Maine Sen. Susan Collins is the hardest “no” on the procedural vote, telling reporters Monday that since she would not vote for any version of any bill that’s been floated so far, she will not vote to proceed.
With Collins out, McConnell can afford to lose just one more of the following undecideds: Paul, Lee, Moran, Alaska Sen. Lisa Murkowski, Nevada Sen. Dean Heller, Ohio Sen. Rob Portman, West Virginia Sen. Shelley Moore Capito. None of these senators are jazzed about submitting themselves to a vote-o-rama—the rapid fire process of amendment offerings, debate, and votes, which the motion to proceed would kick off—with no solid game plan except the certainty that two health care bills would be voted on, at least one of which each of these members strongly dislikes and neither of which have a chance of passing.

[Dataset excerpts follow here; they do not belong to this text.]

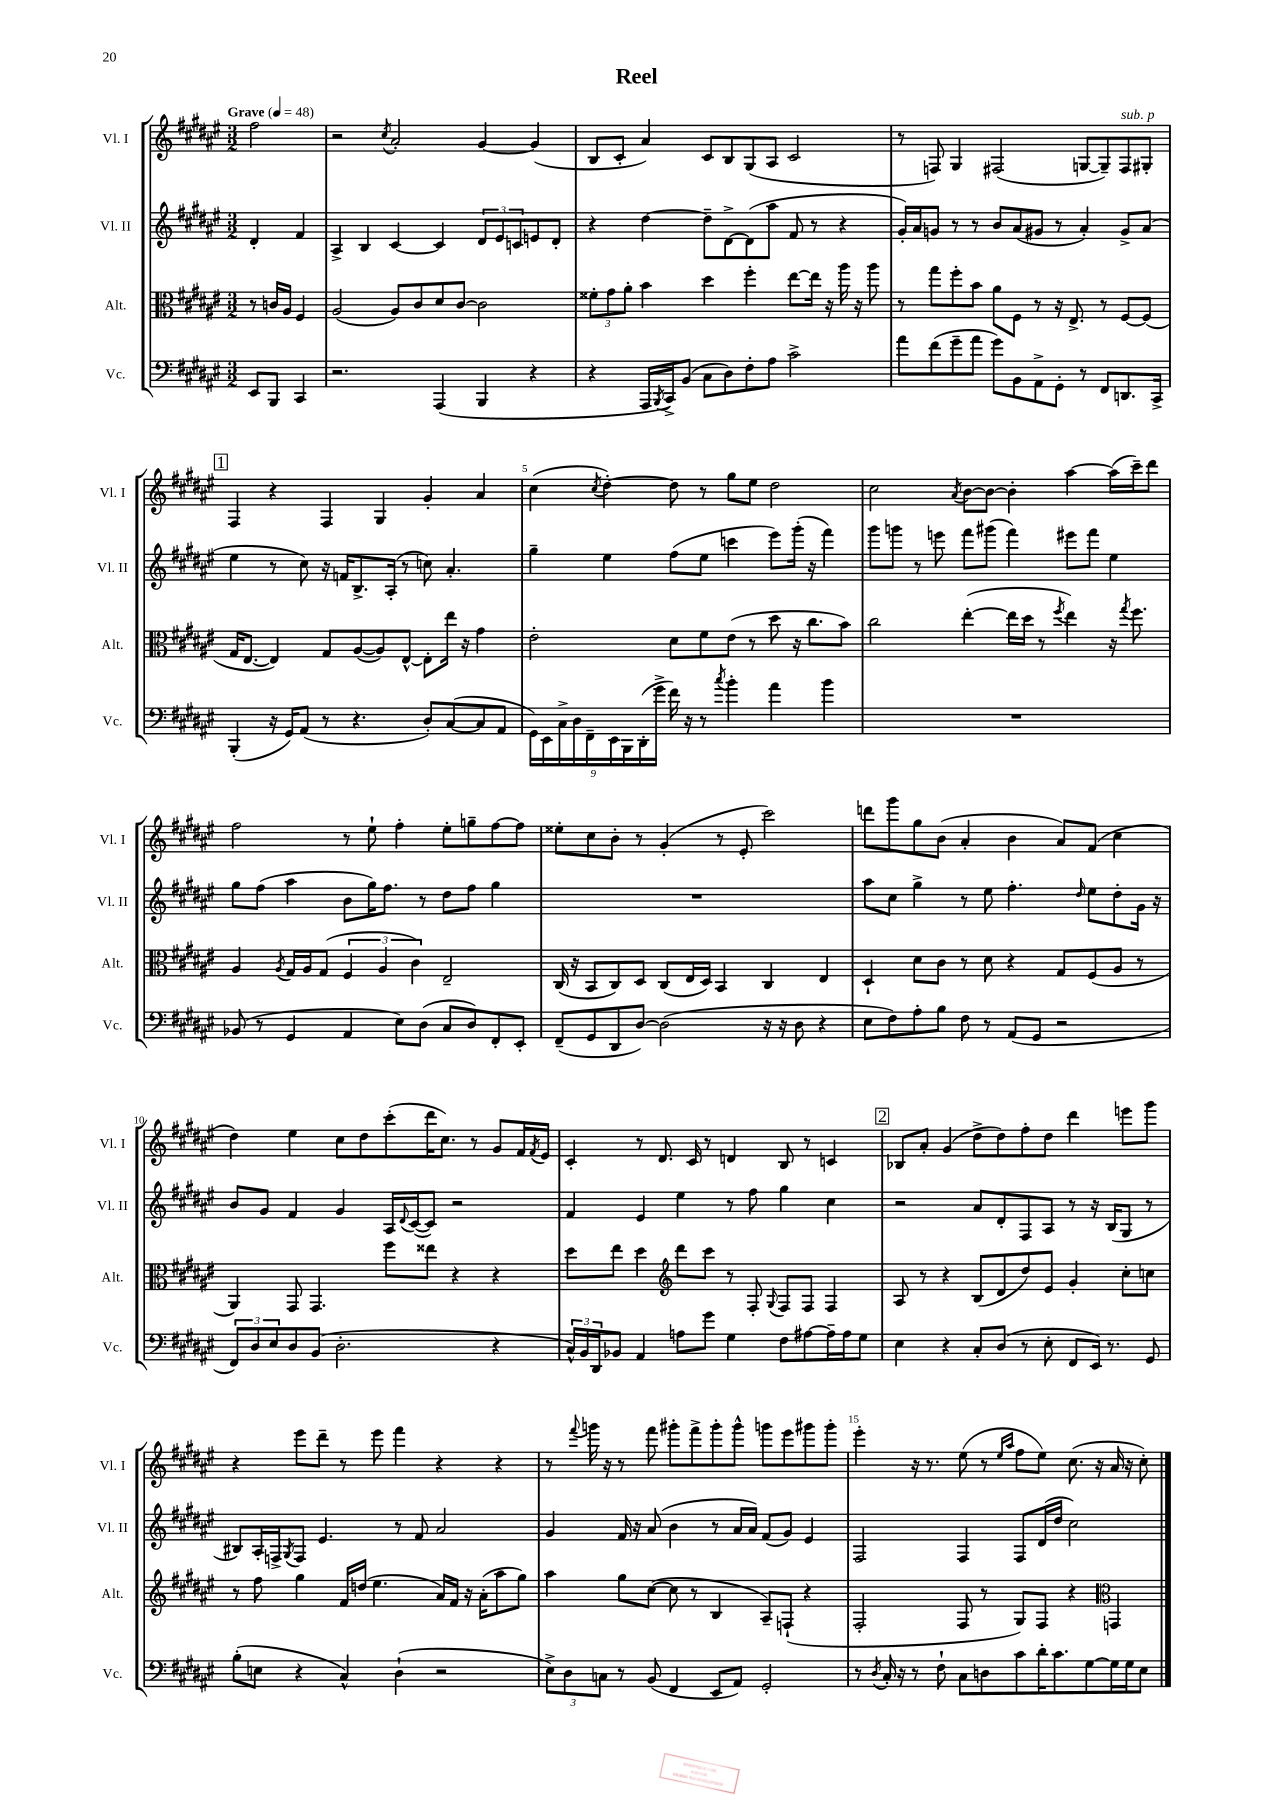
\header { title = "Reel" }
<<
\new StaffGroup <<
\new Staff = "s0" \with { instrumentName = "Vl. I" shortInstrumentName = "Vl. I" } {
    \clef treble \key fis \major \numericTimeSignature \time 3/2 \partial 2 \tempo "Grave" 4 = 48
    fis''2 |
    r2 \acciaccatura { cis''8 } ais'2-. gis'4~ gis'4( |
    b8 cis'8-. ais'4) cis'8 b8 gis8( ais8 cis'2 |
    r8 f8) gis4 fis2( g8~ g8--) fis8^\markup { \italic "sub. p" } gis8-. |
    \mark \markup { \box "1" } fis4 r4 fis4 gis4 gis'4-. ais'4 |
    cis''4( \acciaccatura { cis''8 } dis''4~-.) dis''8 r8 gis''8 eis''8 dis''2 |
    cis''2 \acciaccatura { ais'8 } b'8~ b'8~ b'4-. ais''4~ ais''16( cis'''16--) dis'''8 |
    fis''2 r8 eis''8-! fis''4-. eis''8-. g''8-- fis''8~ fis''8 |
    eisis''8-. cis''8 b'8-. r8 gis'4-.( r8 eis'8-. cis'''2) |
    d'''8 gis'''8 gis''8 b'8( ais'4-. b'4 ais'8) fis'8( cis''4 |
    dis''4) eis''4 cis''8 dis''8 cis'''8-.( dis'''16 cis''8.) r8 gis'8 fis'16 \acciaccatura { fis'8 } eis'16 |
    cis'4-. r8 dis'8. cis'16 r8 d'4 b8 r8 c'4 |
    \mark \markup { \box "2" } bes8 ais'8-. gis'4( dis''8-> dis''8) fis''8-. dis''8 dis'''4 e'''8 gis'''8 |
    r4 eis'''8 dis'''8-- r8 eis'''8 fis'''4 r4 r4 |
    r8 \appoggiatura { fis'''8 } g'''16 r16 r8 fis'''8 gis'''8-. fis'''8-> gis'''8-. gis'''8-^ g'''8 eis'''8 gis'''8 gis'''8-. |
    eis'''4-. r16 r8. eis''8( r8 \grace { eis''16 ais''16 } fis''8 eis''8) cis''8.( r16 ais'16 r16 cis''8-.) \bar "|." |
}
\new Staff = "s1" \with { instrumentName = "Vl. II" shortInstrumentName = "Vl. II" } {
    \clef treble \key fis \major \numericTimeSignature \time 3/2 \partial 2
    dis'4-. fis'4 |
    ais4-> b4 cis'4~ cis'4 \tuplet 3/2 { dis'8 eis'8 c'8 } e'8 dis'8-. |
    r4 dis''4~ dis''8-- dis'8~-> dis'8( ais''8 fis'8 r8 r4 |
    gis'16-.) ais'16 g'8 r8 r8 b'8 ais'8( gis'8 r8 ais'4-.) gis'8-> ais'8( |
    \mark \markup { \box "1" } eis''4 r8 cis''8) r16 f'16 b8.-> ais16-.( r8 c''8) ais'4.-. |
    gis''4-- eis''4 fis''8( eis''8 c'''4 eis'''8) gis'''16-.( r16 fis'''4) |
    gis'''8 g'''8 r8 e'''8 fis'''8 gis'''8( fis'''4) eis'''8 fis'''8 eis''4 |
    gis''8 fis''8( ais''4 b'8 gis''16) fis''8. r8 dis''8 fis''8 gis''4 |
    R1. |
    ais''8 cis''8 gis''4-> r8 eis''8 fis''4.-. \grace { dis''16 } eis''8 dis''8-. gis'16 r16 |
    b'8 gis'8 fis'4 gis'4 ais16 \appoggiatura { dis'8 } cis'16~( cis'8) r2 |
    fis'4 eis'4 eis''4 r8 fis''8 gis''4 cis''4 |
    \mark \markup { \box "2" } r2 ais'8 dis'8-. fis8 ais8 r8 r16 b16( gis8 r8 |
    bis8) ais16-. f16-> \acciaccatura { gis8 } f8 eis'4. r8 fis'8 ais'2 |
    gis'4 fis'16 r16 ais'8( b'4 r8 ais'16 ais'16) fis'8( gis'8) eis'4 |
    fis2 fis4 fis8 dis'16( dis''16 cis''2) \bar "|." |
}
\new Staff = "s2" \with { instrumentName = "Alt." shortInstrumentName = "Alt." } {
    \clef alto \key fis \major \numericTimeSignature \time 3/2 \partial 2
    r8 c'16 ais16 fis4 |
    ais2( ais8) cis'8 dis'8 cis'8~ cis'2 |
    \tuplet 3/2 { fisis'8-. gis'8 ais'8-. } b'4 dis''4 fis''4-. eis''8~ eis''16 r16 ais''16 r16 ais''8 |
    r8 gis''8 fis''8-. b'8 ais'8 fis8 r8 r16 eis8.-> r8 fis8~ fis8( |
    \mark \markup { \box "1" } gis16 eis8.~ eis4) gis8 ais8~( ais8) eis8~-^ eis8-. eis''16 r16 gis'4 |
    eis'2-. dis'8 fis'8 eis'8( r8 dis''8 r16 cis''8. b'8) |
    cis''2 eis''4~-.( eis''16 dis''16 r8 \acciaccatura { fis''8 } eis''4) r16 \acciaccatura { gis''8 } fis''8. |
    ais4 \acciaccatura { ais8 } gis16 ais16 gis8( \tuplet 3/2 { fis4 ais4 cis'4) } eis2-- |
    cis16( r16 b,8 cis8) dis8 cis8( eis16 dis16) b,4 cis4 eis4 |
    dis4-! dis'8 cis'8 r8 dis'8 r4 gis8 fis8( ais8 r8 |
    ais,4) gis,8 gis,4. fis''8 eisis''8 r4 r4 |
    dis''8 eis''8 dis''4 \clef treble dis'''8 cis'''8 r8 fis8-. \appoggiatura { gis8 } fis8 fis8 fis4 |
    \mark \markup { \box "2" } ais8 r8 r4 b8( dis'8 dis''8) eis'8 gis'4-. cis''8-. c''8 |
    r8 fis''8 gis''4 fis'16 d''16( eis''4. ais'16) fis'16 r16 ais'16-.( ais''8 gis''8) |
    ais''4 gis''8 cis''8~( cis''8 r8 b4 ais8--) f8-!( r4 |
    fis2-. fis8 r8 gis8) fis8 r4 \clef alto g,4 \bar "|." |
}
\new Staff = "s3" \with { instrumentName = "Vc." shortInstrumentName = "Vc." } {
    \clef bass \key fis \major \numericTimeSignature \time 3/2 \partial 2
    eis,8 b,,8 cis,4 |
    r2. ais,,4( b,,4 r4 |
    r4 ais,,16 \acciaccatura { b,,8 } cis,16->) b,8( cis8 dis8) fis8-. ais8 cis'2-> |
    ais'8 fis'8( gis'8-- ais'8 gis'8) b,8 ais,8-> gis,8-. r8 fis,8 d,8. cis,16-> |
    \mark \markup { \box "1" } b,,4-.( r16 gis,16) ais,8( r8 r4. dis8-.) cis8~( cis8 ais,8 |
    \tuplet 9/8 { gis,16) eis,16 cis16-> dis16 fis,16-- eis,16 b,,16 dis,16-.( gis'16-> } fis'16) r16 r8 \acciaccatura { cis''8 } b'4-. ais'4 b'4 |
    R1. |
    bes,8( r8 gis,4 ais,4 eis8) dis8( cis8 dis8) fis,8-. eis,8-. |
    fis,8--( gis,8 dis,8 dis8~) dis2( r16 r16 dis8 r4 |
    eis8 fis8) ais8-. b8 fis8 r8 ais,8( gis,8 r2 |
    \tuplet 3/2 { fis,8) dis8 eis8 } dis8 b,8( dis2.-. r4 |
    \tuplet 3/2 { cis16-^) b,16 dis,16 } bes,8 ais,4 a8 gis'8 gis4 fis8 ais8~ ais16-- ais16 gis8 |
    \mark \markup { \box "2" } eis4 r4 cis8-. dis8( r8 eis8-. fis,8 eis,16) r8. gis,8 |
    b8-.( e8 r4 cis4-^) dis4-!( r2 |
    \tuplet 3/2 { eis8->) dis8 c8 } r8 b,8( fis,4 eis,8 ais,8) gis,2-. |
    r8 \acciaccatura { dis8 } cis16-. r16 r8 fis8-! cis8 d8 cis'8 dis'16-. cis'8. gis8~ gis16 gis16 eis8 \bar "|." |
}
>>
>>
\layout { \context { \Score \override BarNumber.break-visibility = ##(#f #t #t) barNumberVisibility = #(every-nth-bar-number-visible 5) } }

And yet it could happen, because a classic, deadly case of Washington logic is asserting itself. It quickly became the consensus belief Monday night that McCain’s return provides the “momentum” needed to advance “this.” How cruel, the thinking goes, would it be to drag McCain out here for a failed vote? Well, it would be far less cruel than voting to advance a debate on multiple bills you otherwise believe to be white-hot, radioactive garbage. Voting for something bad because you were impressed with a colleague’s logistical arrangements would be Peak Senate. Watch out.
The vote will occur sometime in the midafternoon.